Esaminando la dinamica mensile dei flussi di entrata[1] e di uscita dalla condizione di sospensione, si rileva che per quasi tutti i dipendenti che sono stati sospesi con la causale Covid-19 l’esordio in tale stato è avvenuto tra marzo (4,2 milioni) e aprile (1,4 milioni). Successivamente il numero di nuovi sospesi si è ridotto a valori molto modesti (26 mila in settembre). Tuttavia, il tasso di entrata negli ultimi due mesi (agosto-settembre) ha mostrato una netta tendenza alla risalita, imputabile pertanto ai ritorni in Cig di lavoratori già sospesi nei mesi precedenti; inoltre, a settembre anche il tasso di uscita risulta in flessione: queste due inversioni di tendenza restituiscono il “segnale” del mutamento congiunturale che sarà avvertito più intensamente nel corso del quarto trimestre 2020.
Assai elevata risulta la variabilità del ricorso alle sospensioni per settore. In termini di ore integrate per cassintegrato, al primo posto si colloca l’alloggio-ristorazione con 341 ore, mentre all’ultimo posto viene il comparto delle utilities con 169 ore. Relativamente basso anche il numero medio di ore integrate nei settori meccanico (231) e altre manifatturiere (221). Anche per incidenza sul totale dei dipendenti è ancora il comparto dell’alloggio-ristorazione a distinguersi, con circa il 70% dei dipendenti che risultano beneficiari di Cig. In altri comparti invece, come i trasporti e i servizi alle imprese, la quota di cassintegrati oscilla attorno al 30-35%. Il livello minimo è, anche per questo indicatore, quello delle utilities (15%).

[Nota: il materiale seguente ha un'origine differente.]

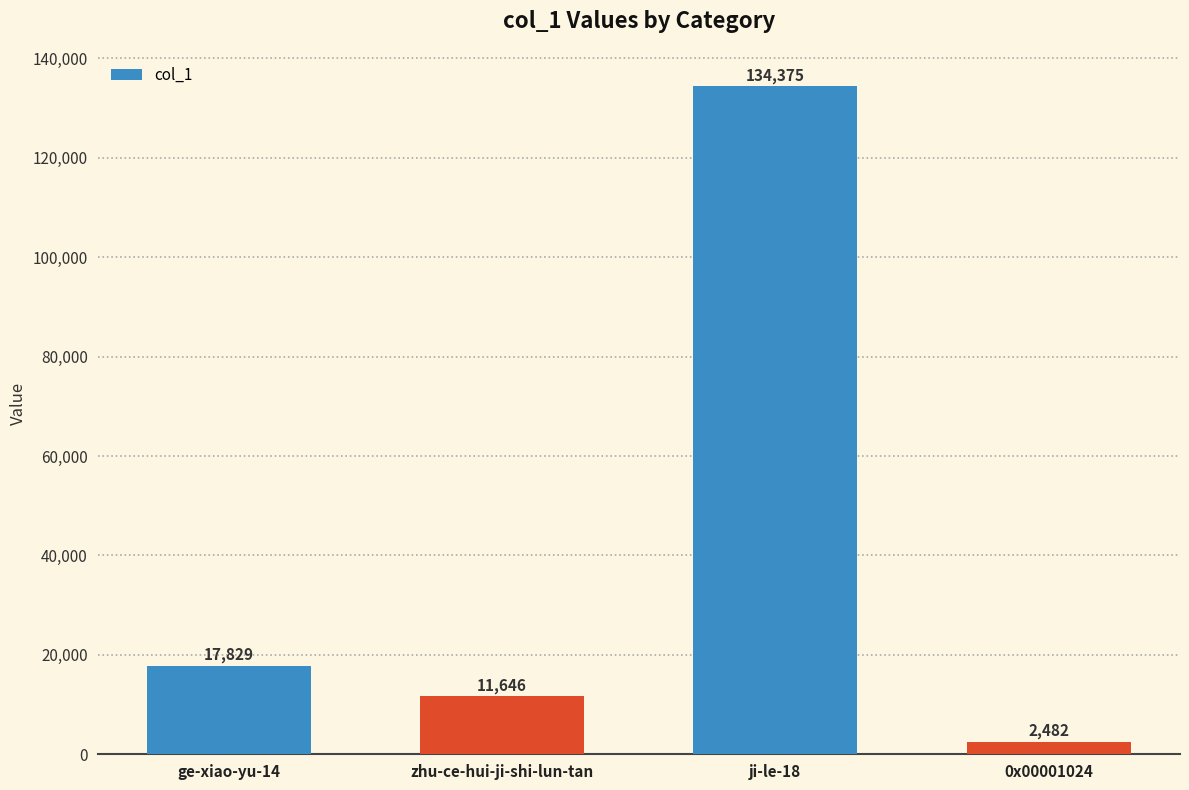

Rank the categories by value from highest to lowest.

ji-le-18, ge-xiao-yu-14, zhu-ce-hui-ji-shi-lun-tan, 0x00001024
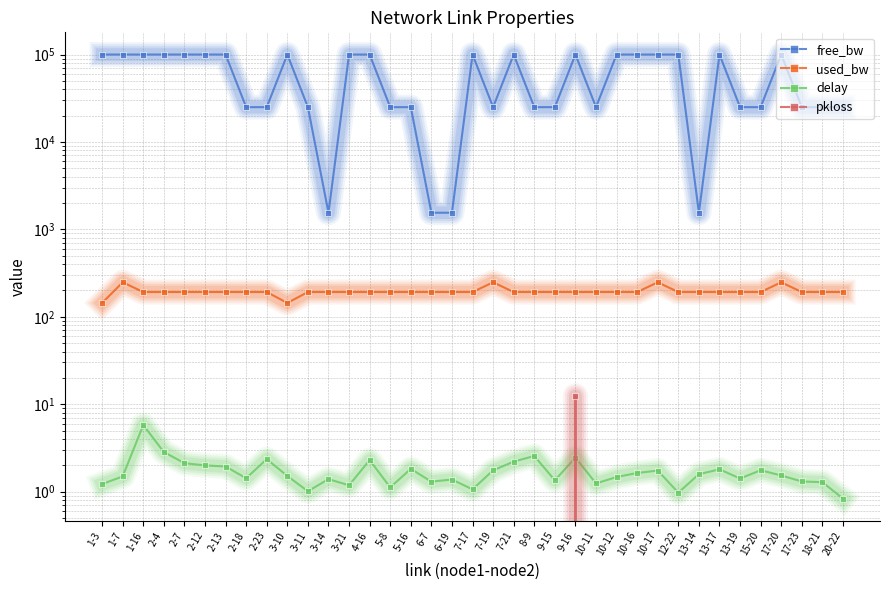

Which category has the lowest value in the used_bw series?

1-3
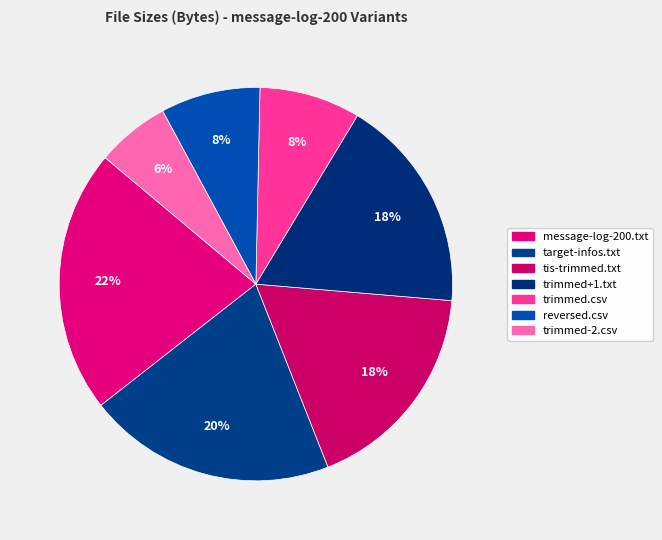

How many segments does this pie chart have?

7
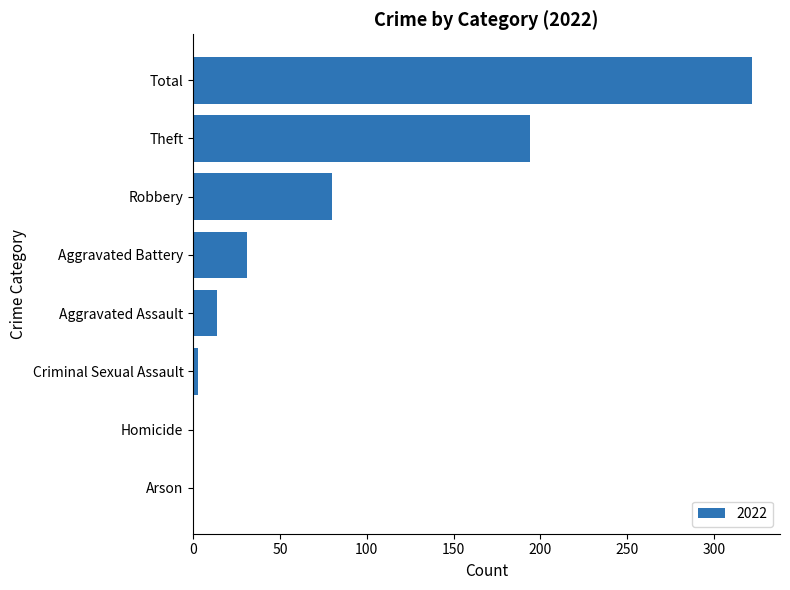

What is the sum of the values at Robbery and Aggravated Battery?

111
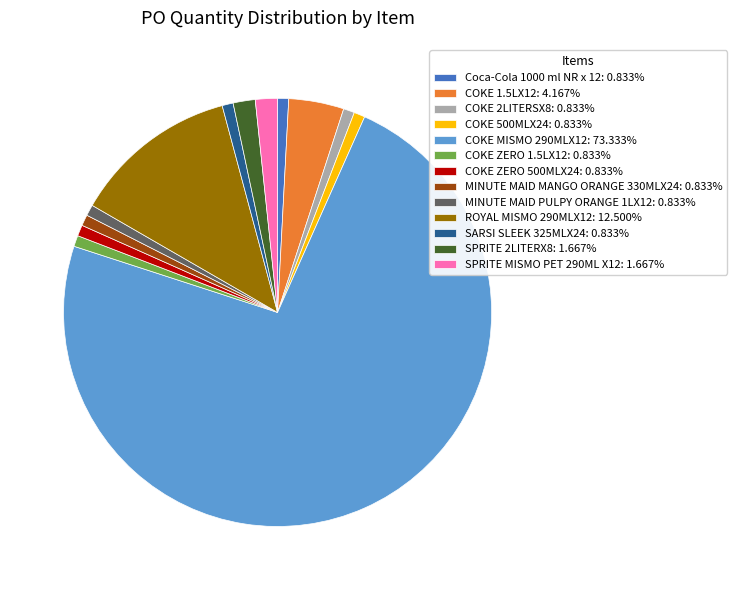

The COKE ZERO 500MLX24 slice represents 1% of the pie. True or false?

True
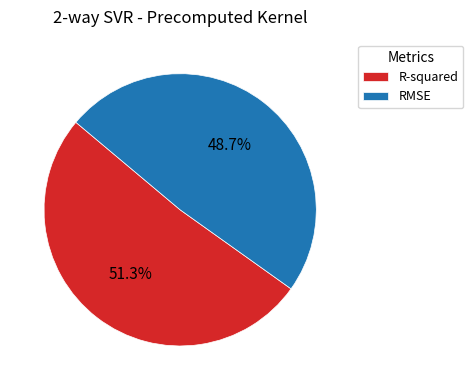

What is the largest slice in the pie chart?

R-squared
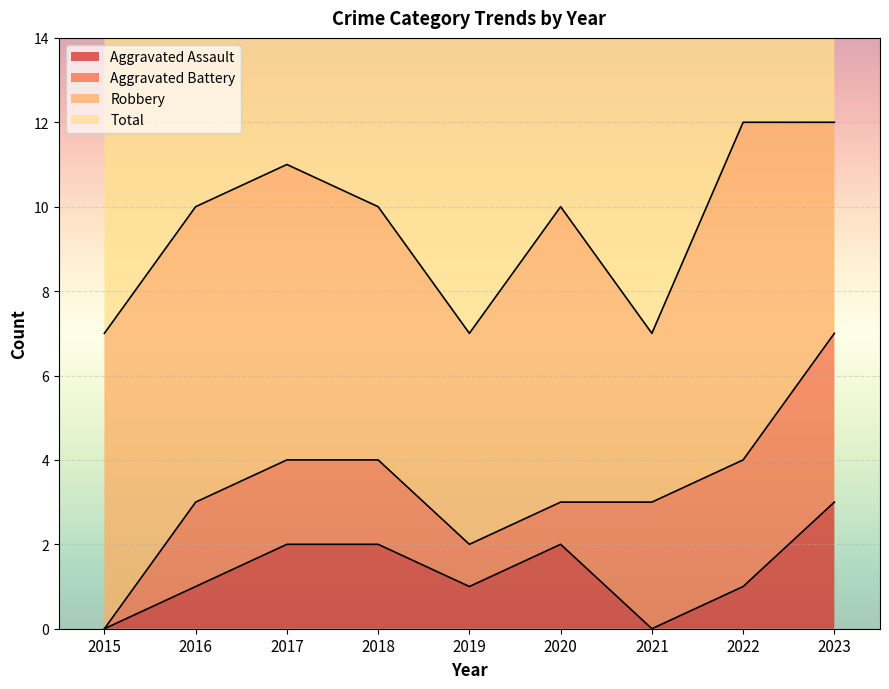

Is the value of Aggravated Assault at 2022 greater than the value of Total at 2021?

No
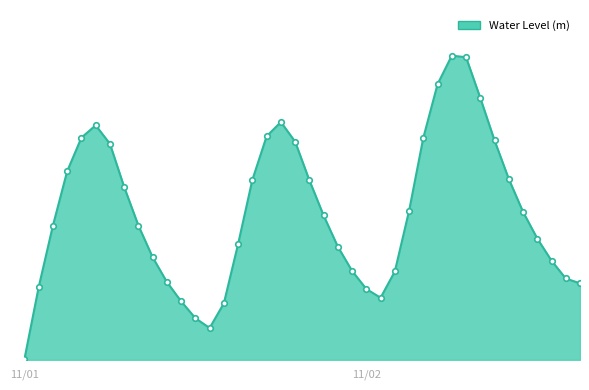

Reading right to left, extract all data points from this chart.

0.3	0.3	0.3	0.4	0.5	0.6	0.7	0.9	1.0	1.0	0.9	0.8	0.5	0.3	0.2	0.2	0.3	0.4	0.5	0.6	0.7	0.8	0.8	0.6	0.4	0.2	0.1	0.1	0.2	0.3	0.4	0.5	0.6	0.7	0.8	0.8	0.6	0.5	0.2	0.0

Per quanto riguarda specificamente il settore delle costruzioni, nel periodo considerato (marzo-settembre 2020) sono stati destinatari di almeno un trattamento di integrazione salariale 516.000 lavoratori (corrispondenti all’8,5% del totale dei lavoratori interessati dagli ammortizzatori), con un numero medio di ore integrate pari a 281 (9,1% del monte ore integrate). Molto elevata risulta l’incidenza dei lavoratori beneficiari di cassa integrazione sul totale dei dipendenti del settore (760.000), pari al 67,9%.
Per quanto non riportato nella presente, si rinvia al Rapporto allegato.
[1] Sono identificati come “entrati” i dipendenti sospesi che non erano in tale condizione nel mese precedente a quello di osservazione (sia che si tratti di “esordienti” sospesi per la prima volta che di “rientri”) e come “usciti” i dipendenti che risultavano sospesi nel mese precedente e non lo sono più nel mese di osservazione.